HTML character codes in ActionMailer subject

Jaap_Haagmans · May 27, 2010, 2:28pm

Hi,

We have our e-mail subjects stored in I18n locale files. For the English version of the website, we had no problem, but now we're translating to German, which uses a lot of symbols like ü and Ü for example. We store them as character codes in the YAML files, but most e-mail clients won't parse HTML-code in the subjects. Is it fine to just use the actual characters in the YAML files? Will that work on any system?

Thanks in advance!

11155 · May 27, 2010, 4:25pm

Jaap Haagmans wrote:

Hi,

We have our e-mail subjects stored in I18n locale files. For the English version of the website, we had no problem, but now we're translating to German, which uses a lot of symbols like ü and Ü for example. We store them as character codes in the YAML files,

Why?
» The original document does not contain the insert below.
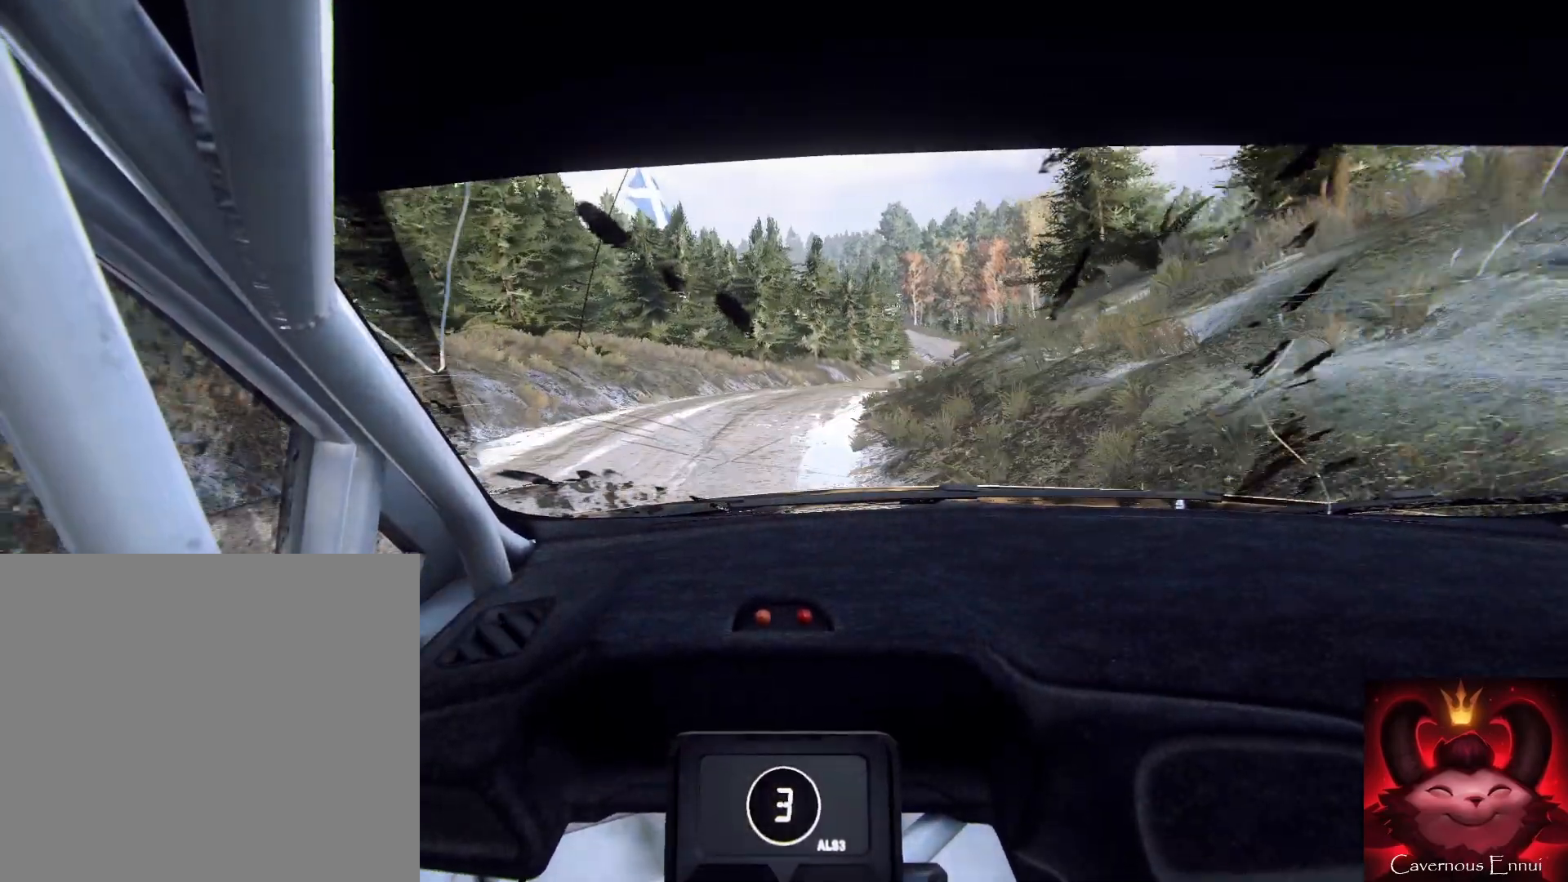
{"buttons": [], "left_stick": "center", "right_stick": "center", "events": [[100, "right_stick", "center"], [433, "left_stick", "center"]]}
That's a really bad idea.

but most e-mail clients won't parse HTML-code in the subjects. Is it fine to just use the actual characters in the YAML files?

Yes.

Will that work on any system?

Yes, provided you specify the correct encoding (I recommend UTF-8 for everything).

Thanks in advance!

Best,

Jaap_Haagmans · May 28, 2010, 5:35am

> We have our e-mail subjects stored in I18n locale files. For the > English version of the website, we had no problem, but now we're > translating to German, which uses a lot of symbols like ü and > Ü for example. We store them as character codes in the YAML > files,

Why? That's a really bad idea.

Because the subject lines are used in our website as well. xHTML strict needs our "strange" characters to be character codes.

> but most e-mail clients won't parse HTML-code in the subjects. > Is it fine to just use the actual characters in the YAML files?

Yes.

> Will > that work on any system?

Yes, provided you specify the correct encoding (I recommend UTF-8 for everything).

Thanks. Is there a way to convert these HTML character codes to the actual characters?

Jaap

hassan · May 28, 2010, 3:21pm

? What makes you think that? Or to put it another way: no, it doesn't

11155 · May 28, 2010, 5:50pm

Hassan Schroeder wrote:

> We have our e-mail subjects stored in I18n locale files. For the > English version of the website, we had no problem, but now we're > translating to German, which uses a lot of symbols like ü and > Ü for example. We store them as character codes in the YAML > files,

Because the subject lines are used in our website as well. xHTML strict needs our "strange" characters to be character codes.

? What makes you think that? Or to put it another way: no, it doesn't

Right. In both HTML 4 and XHTML, any Unicode character is valid.

But even if that weren't so, you should be storing the actual "strange" characters and escaping them on output. And you've just discovered why.

-- Hassan Schroeder ------------------------ hassan.schroeder@gmail.com twitter: @hassan

Best,

Jaap_Haagmans · May 28, 2010, 6:45pm

Let me put in another way: we have multiple people updating the language strings in the YAML files. For people working on OS X, the characters will show up as squares on Linux and vice versa. I only control one of these systems. How would you approach this? Our approach has worked for some time now this way and we only have problems with ActionMailer subjects.

11155 · May 28, 2010, 6:52pm

Jaap Haagmans wrote:

Let me put in another way: we have multiple people updating the language strings in the YAML files. For people working on OS X, the characters will show up as squares on Linux and vice versa. I only control one of these systems. How would you approach this?

Put the UTF-8 characters in the files. Make sure everyone's editor is set to UTF-8.

Our approach has worked for some time now this way

It's the wrong approach. You should apply any necessary escaping on output. As you've discovered, pre-escaped data is unusable if you're generating multiple formats.

and we only have problems with ActionMailer subjects.

No, you'll have problems with anything that isn't HTML. So...do it right. Store the actual characters. Let the renderer escape characters on output. This is the correct and flexible approach.

Best,